What the exercise asks:
Go through the listing below and output exactly the line with "pinky dip: (193, 88)", the line with "ring tip: (393, 82)", and each line between; omit the rest.

..............................

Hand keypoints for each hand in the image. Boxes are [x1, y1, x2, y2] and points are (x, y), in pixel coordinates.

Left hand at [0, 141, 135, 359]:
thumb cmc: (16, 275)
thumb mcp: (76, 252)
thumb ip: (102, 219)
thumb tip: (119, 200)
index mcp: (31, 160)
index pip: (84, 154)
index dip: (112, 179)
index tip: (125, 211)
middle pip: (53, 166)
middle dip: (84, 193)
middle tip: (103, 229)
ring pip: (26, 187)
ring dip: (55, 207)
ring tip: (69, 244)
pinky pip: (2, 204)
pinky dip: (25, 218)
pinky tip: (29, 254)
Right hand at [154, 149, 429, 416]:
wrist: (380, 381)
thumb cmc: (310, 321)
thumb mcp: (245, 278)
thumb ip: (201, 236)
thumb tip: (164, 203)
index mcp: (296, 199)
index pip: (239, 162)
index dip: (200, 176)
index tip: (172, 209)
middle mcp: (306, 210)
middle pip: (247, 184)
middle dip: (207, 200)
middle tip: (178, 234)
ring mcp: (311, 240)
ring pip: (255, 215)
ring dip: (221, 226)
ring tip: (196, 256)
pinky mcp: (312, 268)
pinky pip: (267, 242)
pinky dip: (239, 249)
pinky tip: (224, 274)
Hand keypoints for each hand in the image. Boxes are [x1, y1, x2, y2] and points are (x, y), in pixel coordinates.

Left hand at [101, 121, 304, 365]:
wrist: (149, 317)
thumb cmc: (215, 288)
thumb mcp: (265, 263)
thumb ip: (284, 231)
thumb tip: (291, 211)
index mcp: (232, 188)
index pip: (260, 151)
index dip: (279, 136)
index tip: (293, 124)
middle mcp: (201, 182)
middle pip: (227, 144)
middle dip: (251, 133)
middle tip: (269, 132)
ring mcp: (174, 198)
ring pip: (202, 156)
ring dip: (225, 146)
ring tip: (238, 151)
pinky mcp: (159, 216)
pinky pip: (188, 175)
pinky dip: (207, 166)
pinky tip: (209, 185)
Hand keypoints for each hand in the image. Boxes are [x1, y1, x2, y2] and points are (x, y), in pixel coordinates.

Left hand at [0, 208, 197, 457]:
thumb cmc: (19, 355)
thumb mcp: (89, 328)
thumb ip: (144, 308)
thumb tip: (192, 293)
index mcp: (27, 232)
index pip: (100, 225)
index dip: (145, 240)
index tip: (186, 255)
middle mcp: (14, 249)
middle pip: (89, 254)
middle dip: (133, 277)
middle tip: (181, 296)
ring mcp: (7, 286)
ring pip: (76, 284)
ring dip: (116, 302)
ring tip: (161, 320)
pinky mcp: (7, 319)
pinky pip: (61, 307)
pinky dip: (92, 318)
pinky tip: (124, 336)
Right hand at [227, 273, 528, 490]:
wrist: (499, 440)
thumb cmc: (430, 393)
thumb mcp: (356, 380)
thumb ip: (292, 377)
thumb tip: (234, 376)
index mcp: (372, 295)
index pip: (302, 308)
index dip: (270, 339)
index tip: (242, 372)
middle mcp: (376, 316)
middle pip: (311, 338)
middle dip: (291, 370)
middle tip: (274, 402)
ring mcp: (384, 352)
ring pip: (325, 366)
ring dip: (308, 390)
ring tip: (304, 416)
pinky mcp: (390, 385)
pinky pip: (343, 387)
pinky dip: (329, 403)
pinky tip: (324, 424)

..............................

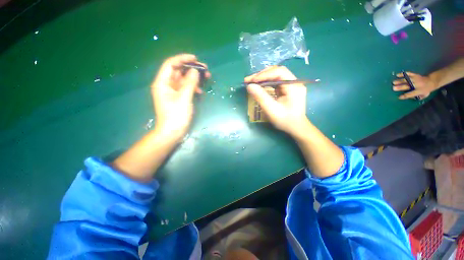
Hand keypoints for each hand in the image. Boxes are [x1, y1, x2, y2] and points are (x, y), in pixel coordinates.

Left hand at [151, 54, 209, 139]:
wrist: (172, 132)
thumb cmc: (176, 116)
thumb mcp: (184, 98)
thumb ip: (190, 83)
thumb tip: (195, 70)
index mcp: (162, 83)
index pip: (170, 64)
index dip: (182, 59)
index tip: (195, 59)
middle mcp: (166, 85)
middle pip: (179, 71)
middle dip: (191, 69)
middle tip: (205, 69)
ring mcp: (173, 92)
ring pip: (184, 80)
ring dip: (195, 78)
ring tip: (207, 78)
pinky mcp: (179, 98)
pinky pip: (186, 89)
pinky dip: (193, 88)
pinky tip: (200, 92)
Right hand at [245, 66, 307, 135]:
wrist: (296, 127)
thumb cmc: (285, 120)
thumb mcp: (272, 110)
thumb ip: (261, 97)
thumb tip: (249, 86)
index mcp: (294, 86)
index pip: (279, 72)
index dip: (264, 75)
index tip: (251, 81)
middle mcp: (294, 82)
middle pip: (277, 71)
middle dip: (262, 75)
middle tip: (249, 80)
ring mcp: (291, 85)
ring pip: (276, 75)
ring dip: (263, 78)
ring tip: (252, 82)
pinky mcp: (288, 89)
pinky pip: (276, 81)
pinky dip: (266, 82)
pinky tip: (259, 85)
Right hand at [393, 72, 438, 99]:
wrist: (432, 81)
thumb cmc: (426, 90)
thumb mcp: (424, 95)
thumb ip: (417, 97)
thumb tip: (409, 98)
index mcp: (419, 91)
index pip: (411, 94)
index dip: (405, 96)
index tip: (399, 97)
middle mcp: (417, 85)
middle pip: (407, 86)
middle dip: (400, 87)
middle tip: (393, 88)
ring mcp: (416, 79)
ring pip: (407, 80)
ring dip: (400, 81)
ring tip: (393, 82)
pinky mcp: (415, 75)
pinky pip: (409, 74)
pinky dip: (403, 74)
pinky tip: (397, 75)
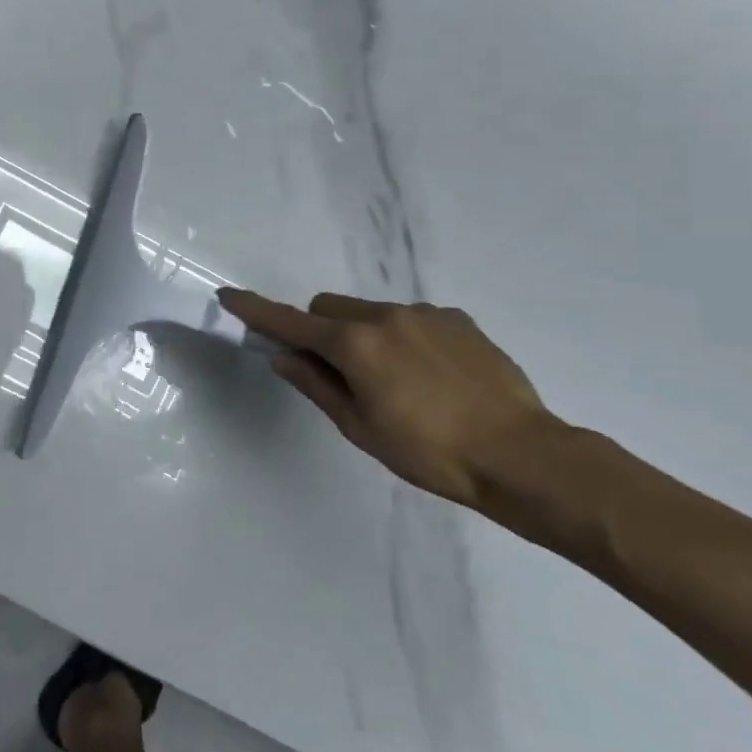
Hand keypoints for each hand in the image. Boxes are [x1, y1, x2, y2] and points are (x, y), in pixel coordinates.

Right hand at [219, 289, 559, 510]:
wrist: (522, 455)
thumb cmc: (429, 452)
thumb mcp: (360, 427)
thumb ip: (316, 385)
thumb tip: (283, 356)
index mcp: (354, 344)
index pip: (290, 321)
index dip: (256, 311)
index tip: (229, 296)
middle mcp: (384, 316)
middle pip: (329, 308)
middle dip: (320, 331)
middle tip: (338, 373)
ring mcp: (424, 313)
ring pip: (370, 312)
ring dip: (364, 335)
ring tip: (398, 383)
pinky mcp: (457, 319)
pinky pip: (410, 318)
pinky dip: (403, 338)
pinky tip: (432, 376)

..............................

Result of this task:
pinky dip: (193, 88)
pinky tip: (200, 92)
Right hand at [245, 66, 307, 135]:
wrist: (296, 127)
thumb cmc: (285, 120)
thumb mcp: (272, 110)
thumb ip: (261, 97)
thumb tip: (249, 86)
index mcp: (294, 86)
index pip: (279, 72)
index dip: (264, 75)
index tip: (251, 81)
middle mcp: (294, 82)
middle pip: (277, 71)
middle dip: (262, 75)
middle tip: (249, 80)
ring mcp: (291, 85)
ring pip: (276, 75)
ring dip: (263, 78)
ring tip: (252, 82)
pinky mcp: (288, 89)
pinky pip: (276, 81)
pinky dip: (266, 82)
pinky tip: (259, 85)
Right hand at [393, 72, 438, 99]:
wrist: (432, 81)
thumb cmc: (426, 90)
thumb mcp: (424, 95)
thumb ip: (417, 97)
thumb tip: (409, 98)
index mcp: (419, 91)
index pip: (411, 94)
index dip: (405, 96)
index tip: (399, 97)
middle mcp: (417, 85)
middle pip: (407, 86)
middle dip: (400, 87)
middle tip: (393, 88)
ring mcp: (416, 79)
ring pip: (407, 80)
ring dip: (400, 81)
ring tip: (393, 82)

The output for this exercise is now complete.